En Carta desde la fe

 

Cuatro días antes de terminar la primera de las cuatro sesiones que tuvo el Concilio, el cardenal de Malinas-Bruselas, Leo Jozef Suenens, lanzó a la asamblea conciliar la pregunta: «Iglesia, ¿qué dices de ti misma?». Esta pregunta estuvo presente en los posteriores debates conciliares y cuajó en la primera de las constituciones dogmáticas del Concilio, cuyas palabras identificativas, en latín, son: “Lumen gentium”: «por ser Cristo luz de las gentes…». Sin embargo, el Concilio, en la respuesta a esta pregunta sobre su identidad, no empezó hablando de sí misma, sino de Cristo, luz de los hombres y mujeres que habitamos esta tierra. Sólo después se identificó a sí misma como “sacramento” de Cristo o «señal e instrumento» de lo que Cristo aporta a la humanidad, «señal e instrumento de la íntima unión con Dios y de la unidad del género humano (LG 1)».
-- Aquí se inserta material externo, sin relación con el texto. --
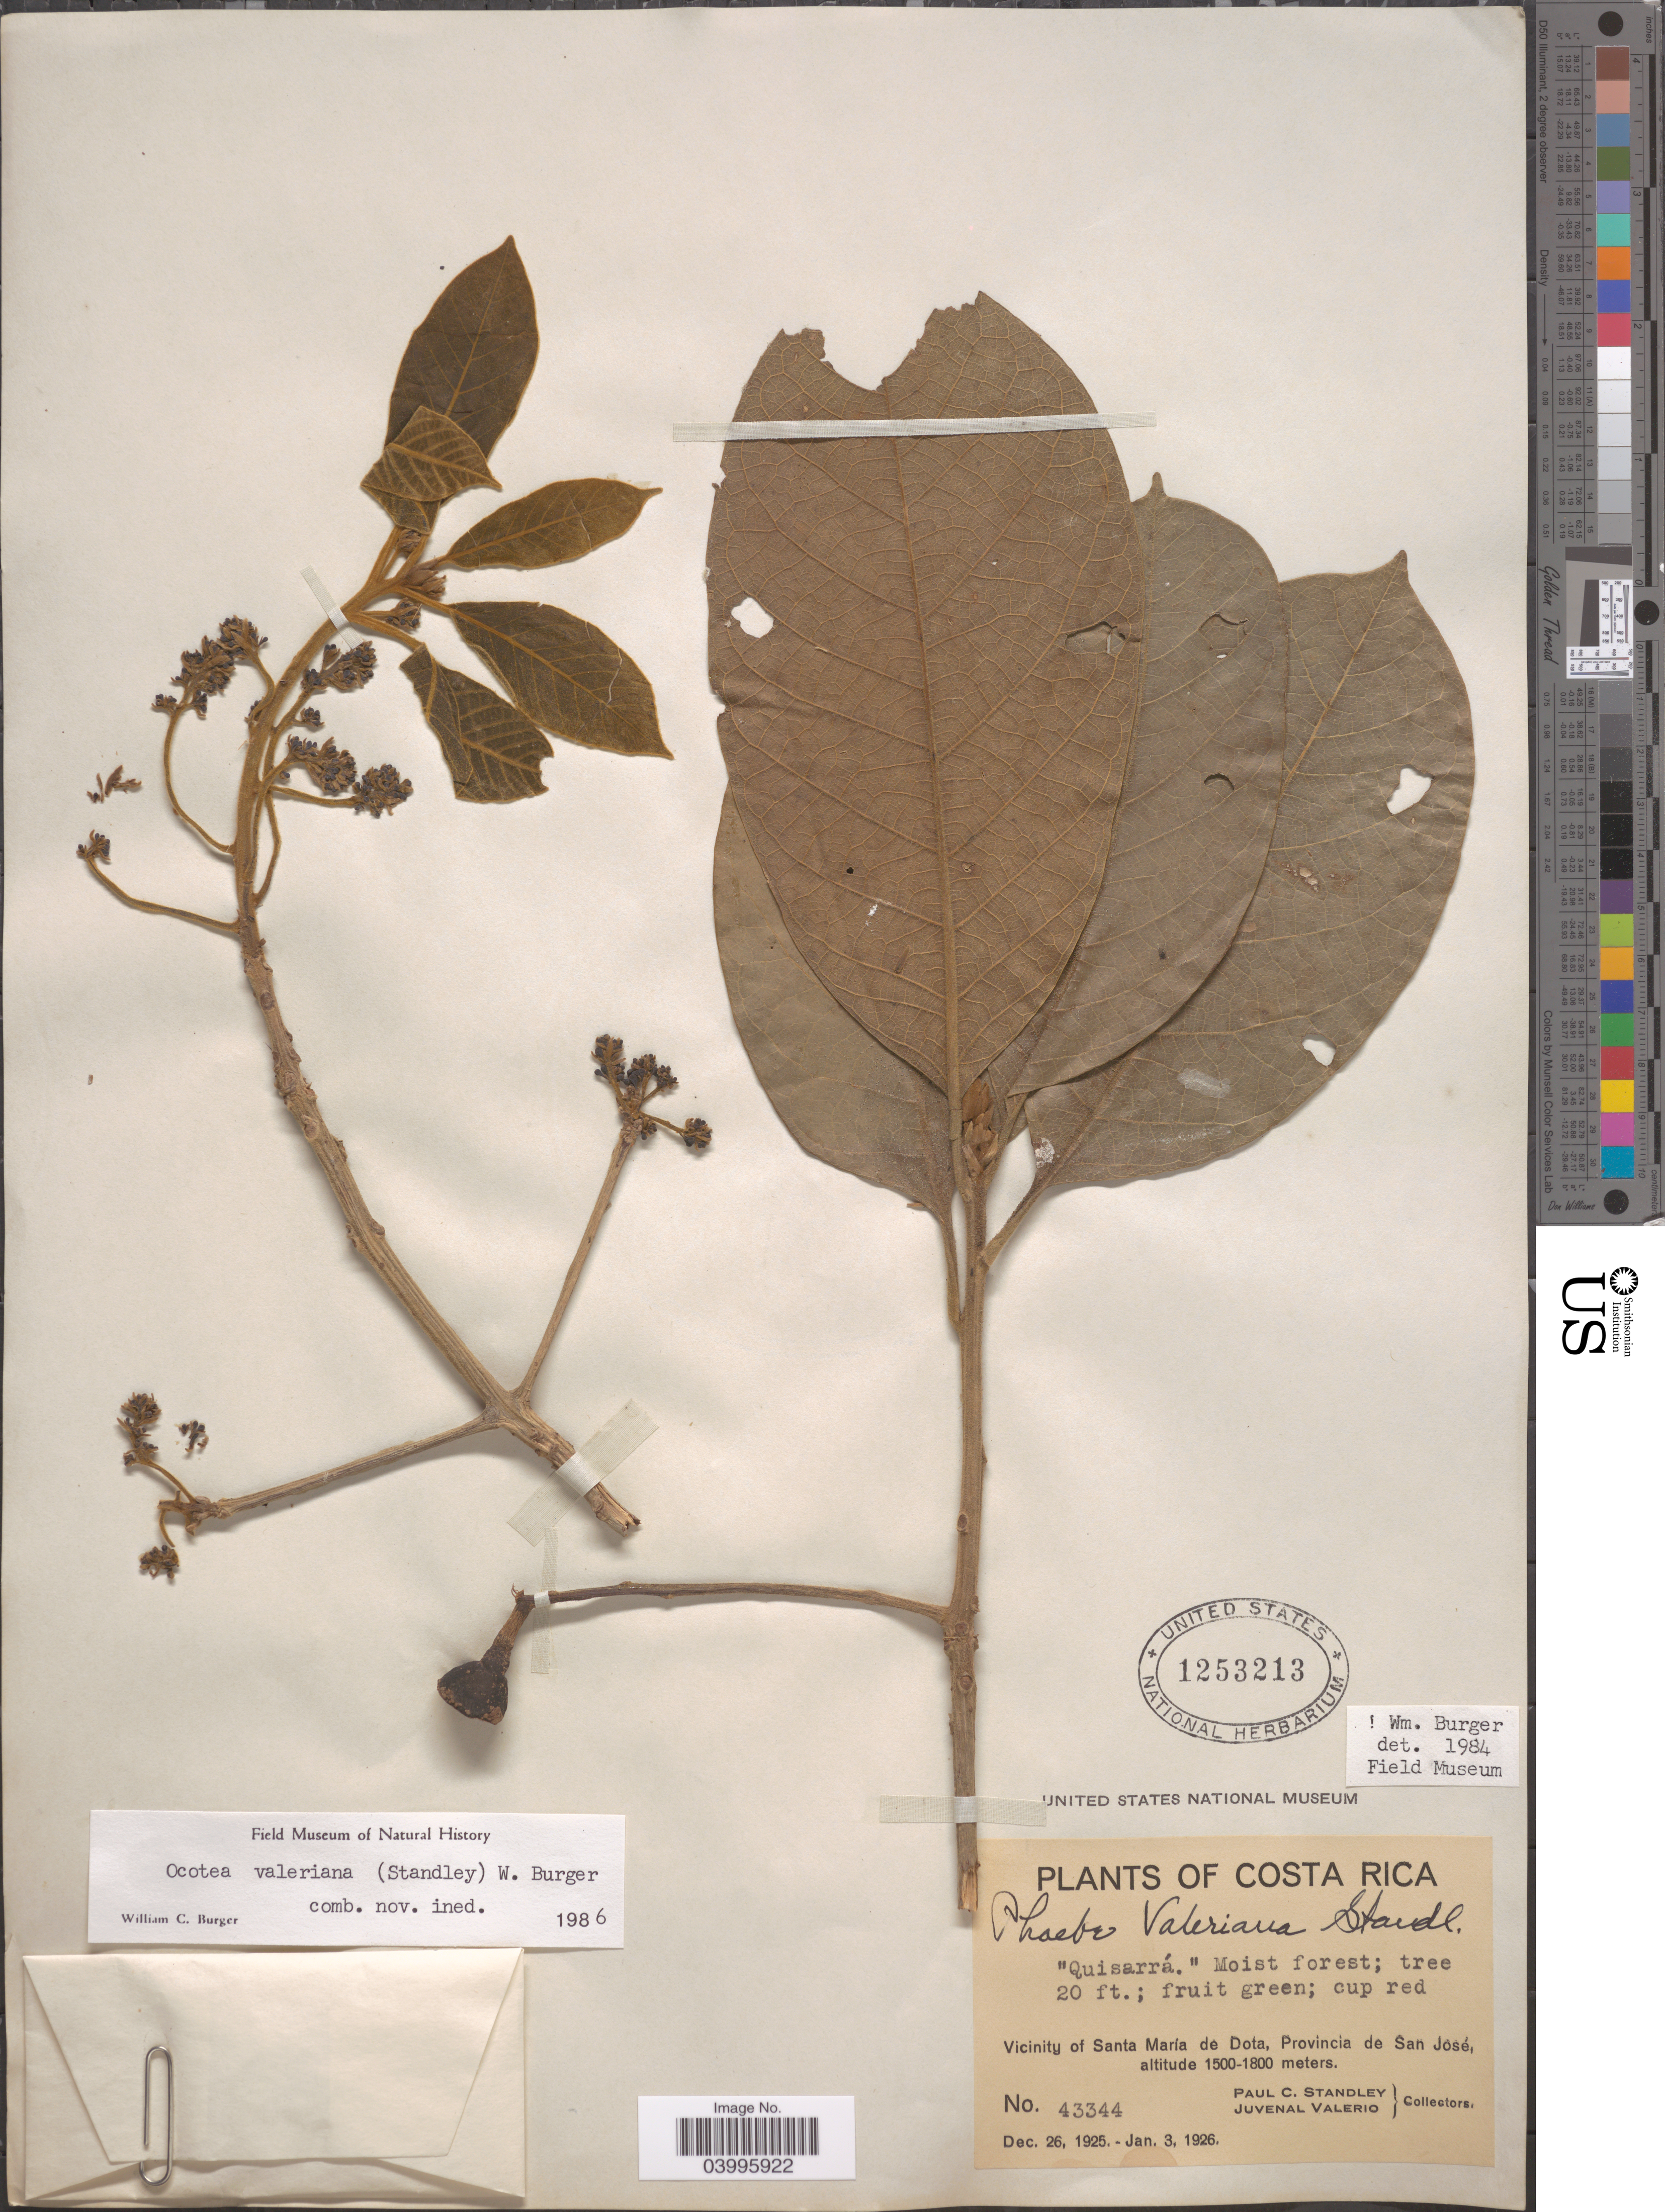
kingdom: Plantae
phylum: Tracheophyta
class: Magnoliopsida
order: Laurales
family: Lauraceae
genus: Ocotea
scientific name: Ocotea valeriana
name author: (Standl.) W.C. Burger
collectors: P. C. Standley & J. Valerio R.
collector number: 43344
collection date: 1925-12-26/1926-01-03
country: Costa Rica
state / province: San José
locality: Vicinity of Santa María de Dota.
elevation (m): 1500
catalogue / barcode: US 1253213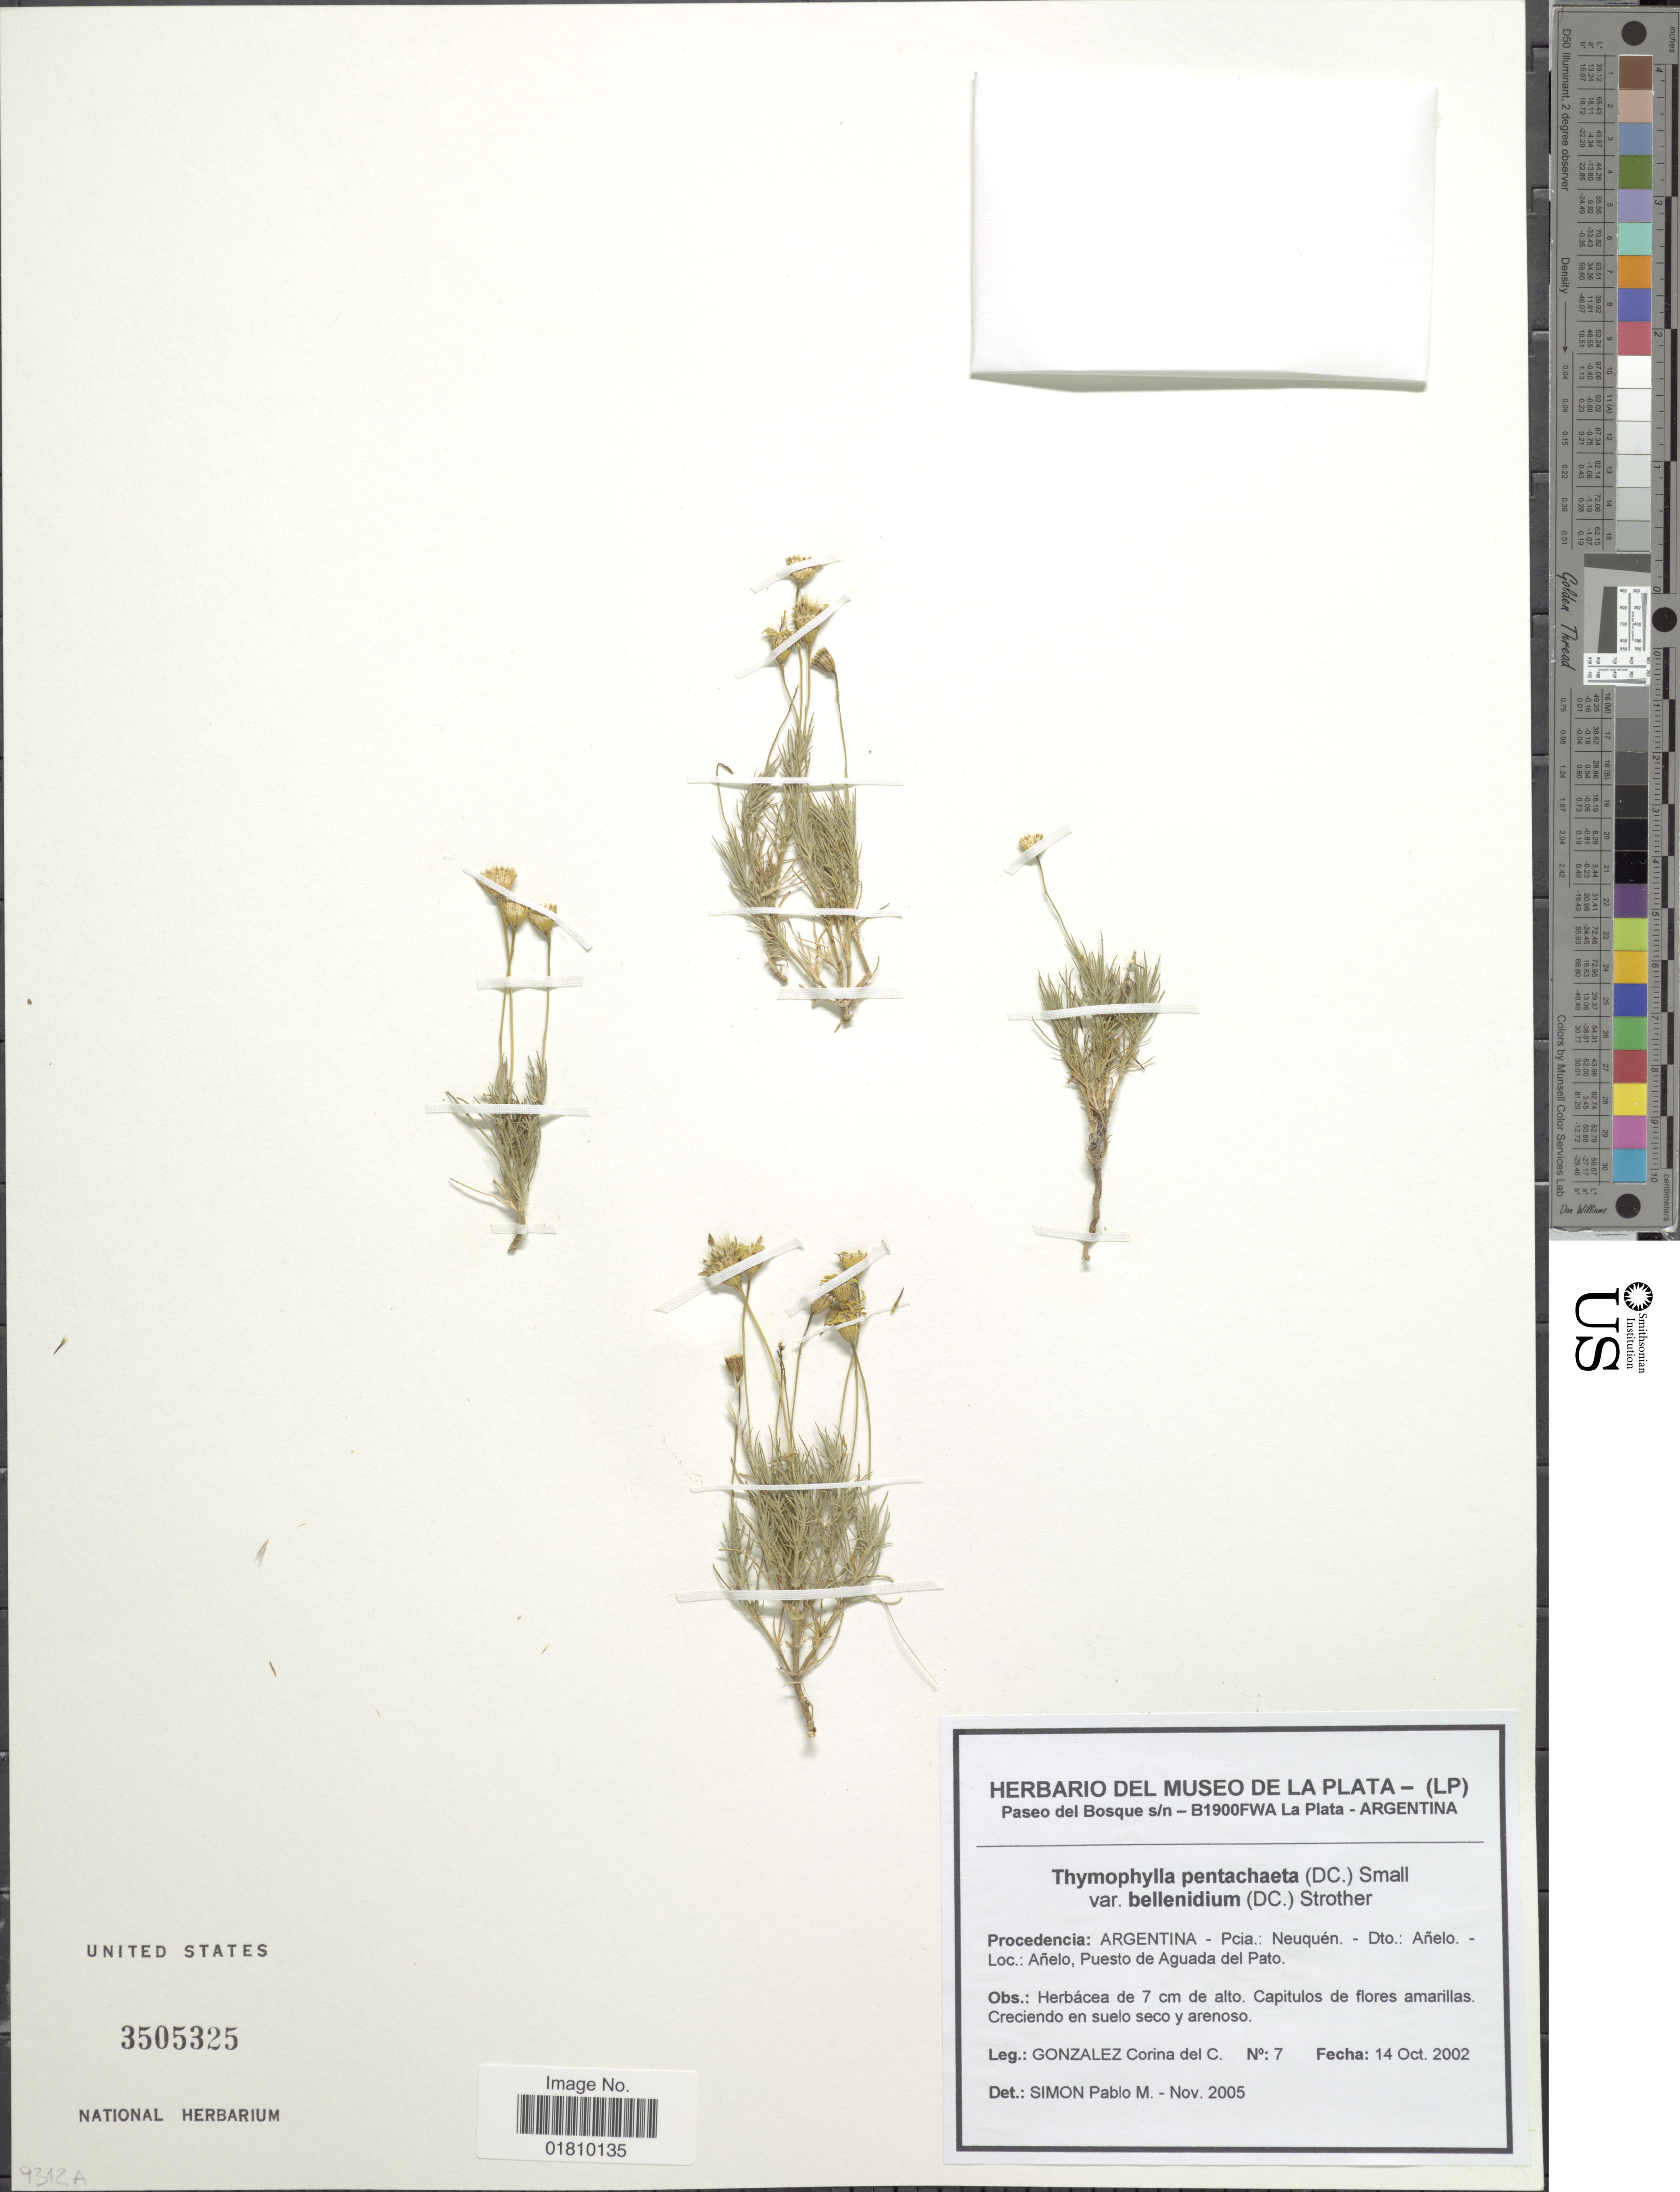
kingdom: Plantae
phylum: Tracheophyta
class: Magnoliopsida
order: Asterales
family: Asteraceae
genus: Thymophylla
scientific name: Thymophylla pentachaeta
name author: (DC.) Small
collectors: C. Gonzalez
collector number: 7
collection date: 2002-10-14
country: Argentina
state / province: Neuquen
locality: Procedencia: Argentina, Dto.: Añelo, Añelo, Puesto de Aguada del Pato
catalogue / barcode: US 3505325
El Concilio, a lo largo de todos sus debates y documentos, manifestó dos convicciones fundamentales. Primera: por gracia, todos somos “hijos de Dios” ?la filiación? y segunda: que estamos llamados a construir un mundo de hermanos ?la fraternidad?. En esto se condensa la tarea o misión que Jesucristo ha querido encomendar a este nuevo pueblo de Dios, que es la Iglesia: «anunciar el Reino de Cristo y de Dios y establecerlo en medio de todas las gentes», observando fielmente los «preceptos de caridad, de humildad y abnegación» de su Fundador, siendo ya «el germen y el principio de este reino»  (LG 5).

Todas las demás consideraciones, que el Concilio desgrana en esta constitución, dependen de esa declaración de principios sobre la identidad de la Iglesia. No soy capaz de resumir su riqueza espiritual, pero, al menos, debo enumerar sus grandes afirmaciones. Los dos primeros capítulos hablan del misterio de la Iglesia, primero en su dimensión trascendente como Iglesia que nace de la Trinidad, y luego en su forma histórica de pueblo de Dios en esta tierra, que le hace ser una «realidad compleja». Los dos siguientes describen los “estados de vida” en la Iglesia: pastores, laicos cristianos y miembros de la vida consagrada. Los capítulos quinto y sexto plantean su misión santificadora, común a todos los miembros del pueblo de Dios. Los dos últimos asocian el desarrollo escatológico de la Iglesia con la figura de la Virgen María y su participación en el misterio de Cristo: ella es modelo del ideal cristiano y de la Iglesia ya consumada.

No penséis que es una lectura aburrida o difícil. Esta constitución, leída con la luz del Espíritu Santo y, cuando sea necesario, con la ayuda de los sacerdotes de vuestras parroquias, os hará gustar el gozo de pertenecer al pueblo de Dios, que peregrina en estas tierras de Teruel y Albarracín.

Recibid un saludo muy cordial, en el Señor.